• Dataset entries
──────────

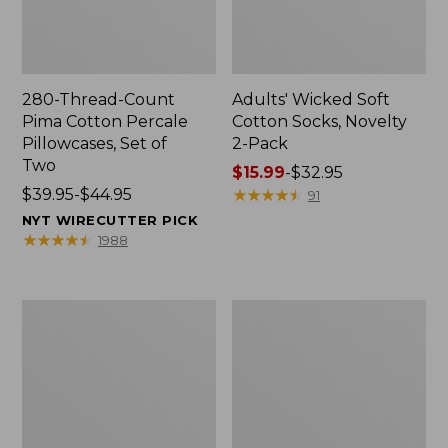
280-Thread-Count
Adults' Wicked Soft
Pima Cotton Percale
Cotton Socks, Novelty
Pillowcases, Set of
2-Pack
Two
Price
$15.99
-
$32.95
Price
$39.95-$44.95
range
★
★
★
★
★
★
★
★
★
★
91
range
from:
NYT WIRECUTTER PICK
from:
$15.99
★
★
★
★
★
★
★
★
★
★
1988
$39.95
to:
to:
$32.95
$44.95
L.L.Bean
Men's
Deluxe
Carefree
Book
Unshrinkable
Pack®,
Tee,
37L
Traditional
Fit
Short-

──────────

• Assignment
In the entries above, count each line containing the word "Cotton" and reply with only the count.

• Task output
2